Nothing in the listing below should be skipped, so transcribe it all exactly.

» **Provided data**

=== Section Start ===

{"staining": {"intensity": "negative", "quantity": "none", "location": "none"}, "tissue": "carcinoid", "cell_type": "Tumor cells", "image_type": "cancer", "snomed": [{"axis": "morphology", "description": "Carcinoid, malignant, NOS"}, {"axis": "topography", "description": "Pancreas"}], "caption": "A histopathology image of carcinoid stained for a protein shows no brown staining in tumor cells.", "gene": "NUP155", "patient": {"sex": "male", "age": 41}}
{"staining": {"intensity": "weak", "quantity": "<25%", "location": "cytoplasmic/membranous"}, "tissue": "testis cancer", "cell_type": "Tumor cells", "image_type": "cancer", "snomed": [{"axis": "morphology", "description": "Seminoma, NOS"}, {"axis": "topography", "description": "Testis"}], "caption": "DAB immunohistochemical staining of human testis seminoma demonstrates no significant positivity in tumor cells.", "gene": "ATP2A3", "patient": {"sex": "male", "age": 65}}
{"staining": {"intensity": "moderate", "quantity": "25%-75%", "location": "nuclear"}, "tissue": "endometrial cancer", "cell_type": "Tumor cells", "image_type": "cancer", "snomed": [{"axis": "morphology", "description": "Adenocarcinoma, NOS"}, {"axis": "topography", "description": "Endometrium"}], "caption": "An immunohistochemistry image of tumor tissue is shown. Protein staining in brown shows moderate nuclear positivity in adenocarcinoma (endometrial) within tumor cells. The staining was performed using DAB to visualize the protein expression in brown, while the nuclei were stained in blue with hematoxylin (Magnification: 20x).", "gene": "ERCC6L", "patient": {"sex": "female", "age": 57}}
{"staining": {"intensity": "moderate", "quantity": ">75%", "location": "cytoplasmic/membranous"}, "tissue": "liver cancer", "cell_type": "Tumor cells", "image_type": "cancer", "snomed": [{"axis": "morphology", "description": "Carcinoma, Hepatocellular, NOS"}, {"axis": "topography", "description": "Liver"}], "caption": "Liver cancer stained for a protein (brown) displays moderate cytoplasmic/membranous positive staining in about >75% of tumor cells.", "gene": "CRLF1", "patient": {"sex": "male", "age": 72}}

=== Section End ===

» **Task output**
{"staining": {"intensity": "negative", "quantity": "none", "location": "none"}, "tissue": "carcinoid", "cell_type": "Tumor cells", "image_type": "cancer", "snomed": [{"axis": "morphology", "description": "Carcinoid, malignant, NOS"}, {"axis": "topography", "description": "Pancreas"}], "caption": "A histopathology image of carcinoid stained for a protein shows no brown staining in tumor cells.", "gene": "NUP155", "patient": {"sex": "male", "age": 41}}
{"staining": {"intensity": "weak", "quantity": "<25%", "location": "cytoplasmic/membranous"}, "tissue": "testis cancer", "cell_type": "Tumor cells", "image_type": "cancer", "snomed": [{"axis": "morphology", "description": "Seminoma, NOS"}, {"axis": "topography", "description": "Testis"}], "caption": "DAB immunohistochemical staining of human testis seminoma demonstrates no significant positivity in tumor cells.", "gene": "ATP2A3", "patient": {"sex": "male", "age": 65}}
{"staining": {"intensity": "moderate", "quantity": "25%-75%", "location": "nuclear"}, "tissue": "endometrial cancer", "cell_type": "Tumor cells", "image_type": "cancer", "snomed": [{"axis": "morphology", "description": "Adenocarcinoma, NOS"}, {"axis": "topography", "description": "Endometrium"}], "caption": "An immunohistochemistry image of tumor tissue is shown. Protein staining in brown shows moderate nuclear positivity in adenocarcinoma (endometrial) within tumor cells. The staining was performed using DAB to visualize the protein expression in brown, while the nuclei were stained in blue with hematoxylin (Magnification: 20x).", "gene": "ERCC6L", "patient": {"sex": "female", "age": 57}}
{"staining": {"intensity": "moderate", "quantity": ">75%", "location": "cytoplasmic/membranous"}, "tissue": "liver cancer", "cell_type": "Tumor cells", "image_type": "cancer", "snomed": [{"axis": "morphology", "description": "Carcinoma, Hepatocellular, NOS"}, {"axis": "topography", "description": "Liver"}], "caption": "Liver cancer stained for a protein (brown) displays moderate cytoplasmic/membranous positive staining in about >75% of tumor cells.", "gene": "CRLF1", "patient": {"sex": "male", "age": 72}}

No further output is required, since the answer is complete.